THE TASK: Please revise the material below, replacing "scientific name" with "species" everywhere it occurs and leaving everything else untouched.

DATA PROVIDED:
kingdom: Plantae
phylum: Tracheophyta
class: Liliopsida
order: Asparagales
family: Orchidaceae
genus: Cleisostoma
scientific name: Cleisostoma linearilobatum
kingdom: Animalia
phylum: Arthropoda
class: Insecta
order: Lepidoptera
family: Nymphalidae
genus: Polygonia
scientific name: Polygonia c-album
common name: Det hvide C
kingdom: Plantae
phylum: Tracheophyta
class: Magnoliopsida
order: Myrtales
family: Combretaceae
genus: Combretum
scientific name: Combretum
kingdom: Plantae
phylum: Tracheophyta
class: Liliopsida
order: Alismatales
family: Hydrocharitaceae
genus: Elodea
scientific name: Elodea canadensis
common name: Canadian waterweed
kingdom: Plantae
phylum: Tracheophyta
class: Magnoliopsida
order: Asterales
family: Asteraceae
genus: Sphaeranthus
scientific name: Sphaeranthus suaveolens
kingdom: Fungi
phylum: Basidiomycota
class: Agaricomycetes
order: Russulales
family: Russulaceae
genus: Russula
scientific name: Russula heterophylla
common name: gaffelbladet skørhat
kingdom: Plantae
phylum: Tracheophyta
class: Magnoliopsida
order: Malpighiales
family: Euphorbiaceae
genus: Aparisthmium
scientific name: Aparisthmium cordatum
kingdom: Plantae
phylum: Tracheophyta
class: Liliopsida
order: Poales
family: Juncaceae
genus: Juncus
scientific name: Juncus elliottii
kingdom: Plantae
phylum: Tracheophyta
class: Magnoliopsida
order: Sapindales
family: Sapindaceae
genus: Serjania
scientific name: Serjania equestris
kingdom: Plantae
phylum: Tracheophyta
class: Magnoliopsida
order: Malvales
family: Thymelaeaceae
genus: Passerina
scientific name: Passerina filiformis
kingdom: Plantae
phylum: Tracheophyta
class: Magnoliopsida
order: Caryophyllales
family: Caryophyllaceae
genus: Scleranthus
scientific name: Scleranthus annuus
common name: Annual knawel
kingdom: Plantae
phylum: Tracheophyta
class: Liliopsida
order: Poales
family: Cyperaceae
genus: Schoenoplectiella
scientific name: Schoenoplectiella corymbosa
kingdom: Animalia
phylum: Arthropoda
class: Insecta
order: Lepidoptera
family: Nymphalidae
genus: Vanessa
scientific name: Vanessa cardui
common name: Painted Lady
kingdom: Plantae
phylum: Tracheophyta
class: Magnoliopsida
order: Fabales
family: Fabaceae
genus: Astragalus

WRITTEN RESPONSE:
kingdom: Plantae
phylum: Tracheophyta
class: Liliopsida
order: Asparagales
family: Orchidaceae
genus: Cleisostoma
species: Cleisostoma linearilobatum
kingdom: Animalia
phylum: Arthropoda
class: Insecta
order: Lepidoptera
family: Nymphalidae
genus: Polygonia
species: Polygonia c-album
common name: Det hvide C
kingdom: Plantae
phylum: Tracheophyta
class: Magnoliopsida
order: Myrtales
family: Combretaceae
genus: Combretum
species: Combretum
kingdom: Plantae
phylum: Tracheophyta
class: Liliopsida
order: Alismatales
family: Hydrocharitaceae
genus: Elodea
species: Elodea canadensis
common name: Canadian waterweed
kingdom: Plantae
phylum: Tracheophyta
class: Magnoliopsida
order: Asterales
family: Asteraceae
genus: Sphaeranthus
species: Sphaeranthus suaveolens
kingdom: Fungi
phylum: Basidiomycota
class: Agaricomycetes
order: Russulales
family: Russulaceae
genus: Russula
species: Russula heterophylla
common name: gaffelbladet skørhat
kingdom: Plantae
phylum: Tracheophyta
class: Magnoliopsida
order: Malpighiales
family: Euphorbiaceae
genus: Aparisthmium
species: Aparisthmium cordatum
kingdom: Plantae
phylum: Tracheophyta
class: Liliopsida
order: Poales
family: Juncaceae
genus: Juncus
species: Juncus elliottii
kingdom: Plantae
phylum: Tracheophyta
class: Magnoliopsida
order: Sapindales
family: Sapindaceae
genus: Serjania
species: Serjania equestris
kingdom: Plantae
phylum: Tracheophyta
class: Magnoliopsida
order: Malvales
family: Thymelaeaceae
genus: Passerina
species: Passerina filiformis
kingdom: Plantae
phylum: Tracheophyta
class: Magnoliopsida
order: Caryophyllales
family: Caryophyllaceae
genus: Scleranthus
species: Scleranthus annuus
common name: Annual knawel
kingdom: Plantae
phylum: Tracheophyta
class: Liliopsida
order: Poales
family: Cyperaceae
genus: Schoenoplectiella
species: Schoenoplectiella corymbosa
kingdom: Animalia
phylum: Arthropoda
class: Insecta
order: Lepidoptera
family: Nymphalidae
genus: Vanessa
species: Vanessa cardui
common name: Painted Lady
kingdom: Plantae
phylum: Tracheophyta
class: Magnoliopsida
order: Fabales
family: Fabaceae
genus: Astragalus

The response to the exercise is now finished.